Realistic expectations

It’s natural to feel like a failure when you’ve just hit the chopping block, and it’s an obvious blow to the ego. After initially panicking, we realized he shouldn’t take this personally. This doesn’t just happened to slackers and non-performers anymore. To find a job commensurate with his current salary, we had to be realistic about the timeframe. John Challenger, CEO of global outplacement firm Challenger, Gray, and Christmas, states that “in a tight job market, such as the one we are in now, it’s not unusual to see even high-quality candidates take four to six months.” Our personal experience is that it can more likely approach six months to a year. The truth is, although hopefully the economy’s improving, expectations may need to be readjusted.

Positive attitude

Having faith in yourself and your ability to find another job is key. This didn’t come naturally; but all we needed to do was look around. My husband’s previously laid-off colleagues eventually did get jobs and didn’t end up on the streets! The ability to move on and stop questioning why this happened is crucial to moving ahead with the job search.
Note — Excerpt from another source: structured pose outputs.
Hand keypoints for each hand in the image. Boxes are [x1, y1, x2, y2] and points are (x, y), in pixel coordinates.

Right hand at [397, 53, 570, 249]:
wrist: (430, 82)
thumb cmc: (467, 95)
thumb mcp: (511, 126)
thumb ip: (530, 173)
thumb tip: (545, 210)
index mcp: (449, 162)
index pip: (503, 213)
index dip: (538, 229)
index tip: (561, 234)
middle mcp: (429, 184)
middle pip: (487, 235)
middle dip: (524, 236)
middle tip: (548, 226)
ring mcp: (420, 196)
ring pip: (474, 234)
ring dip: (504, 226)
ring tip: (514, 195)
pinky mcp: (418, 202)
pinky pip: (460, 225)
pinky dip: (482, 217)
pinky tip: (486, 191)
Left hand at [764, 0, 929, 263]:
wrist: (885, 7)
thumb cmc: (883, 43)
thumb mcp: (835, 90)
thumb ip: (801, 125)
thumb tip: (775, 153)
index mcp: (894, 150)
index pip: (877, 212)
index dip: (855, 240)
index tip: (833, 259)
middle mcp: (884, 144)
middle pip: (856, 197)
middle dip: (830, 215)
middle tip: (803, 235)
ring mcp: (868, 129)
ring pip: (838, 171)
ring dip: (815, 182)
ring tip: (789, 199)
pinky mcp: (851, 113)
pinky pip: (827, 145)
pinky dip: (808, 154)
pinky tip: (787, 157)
Stay busy and mentally strong

After getting his resume in tip-top shape, he spent lots of time networking. He called friends about opportunities at their companies. Sometimes they knew of upcoming jobs that hadn’t yet been posted. He perused on-line job databases, and kept in touch with former colleagues. He facebooked, linked-in, and contacted headhunters. We discovered the trick to staying mentally strong was to work the job search at least 3 hours each day. This required discipline; but didn’t allow him to succumb to feeling helpless and depressed.
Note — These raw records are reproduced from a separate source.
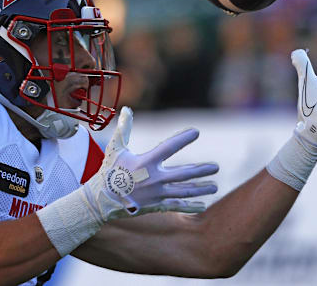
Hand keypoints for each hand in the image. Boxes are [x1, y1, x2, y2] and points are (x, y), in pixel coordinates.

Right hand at [83, 107, 218, 220]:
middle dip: (201, 170)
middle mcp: (154, 179)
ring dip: (200, 189)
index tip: (197, 132)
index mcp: (146, 162)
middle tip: (216, 167)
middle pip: (183, 174)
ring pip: (183, 191)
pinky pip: (176, 206)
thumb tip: (126, 109)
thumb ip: (124, 129)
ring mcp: (156, 194)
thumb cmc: (109, 171)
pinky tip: (203, 206)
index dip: (183, 139)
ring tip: (214, 186)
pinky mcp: (155, 205)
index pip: (168, 147)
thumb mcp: (115, 149)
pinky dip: (190, 207)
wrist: (101, 200)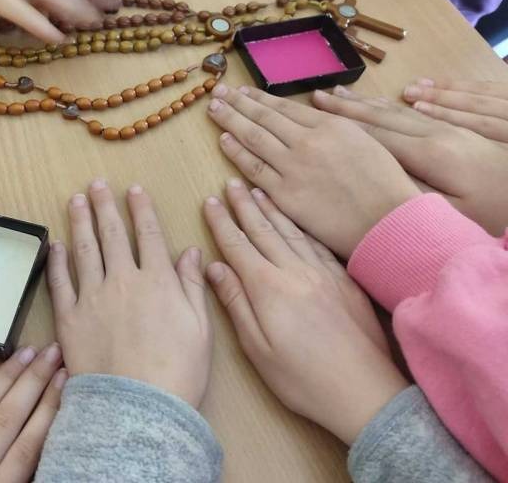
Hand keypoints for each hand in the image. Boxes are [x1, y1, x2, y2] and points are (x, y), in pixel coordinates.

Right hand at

Sell yourself and develop your script

Distinguishing yourself from other highly qualified candidates is vital. We made a list of his greatest accomplishments, and numerically quantified how they impacted his job. We identified 25 questions interviewers might ask; and formulated written responses that chronicled his career and background.


Recognizing that the interviewer has a challenge, and we had an opportunity to solve their problem, we spent days fine-tuning responses to showcase his strengths; as well as why a particular role would motivate him; and why he was the best fit for an organization. Through a series of mock interviews, we tried to anticipate questions that might hit a sensitive chord like, “what is a task you’ve failed at”, and formulated the best reply. We essentially created a script that he memorized so that it became second nature. His confidence level was sky-high and he was completely self-assured when he landed his first interview.

This may be an opportunity

It sounds cliche, but while he was waiting for more interviews, he realized that getting laid-off could be a blessing in disguise. My husband cherishes this period because our daughter was just three months old, and he was able to bond and spend time with her that he would never otherwise have had!

Better things await!

After several interviews, he was finally offered a job. Tah-dah! Now we were in the negotiating phase and it felt a little like poker. When asked what he was looking for in terms of salary, I encouraged him to let the employer throw out the first number. He tossed the bidding back and asked them what range they were thinking. Unexpectedly, it was higher than he anticipated! He was offered a promotion and salary increase. It was nerve-wracking at times, but maybe this process was just the inspiration he needed.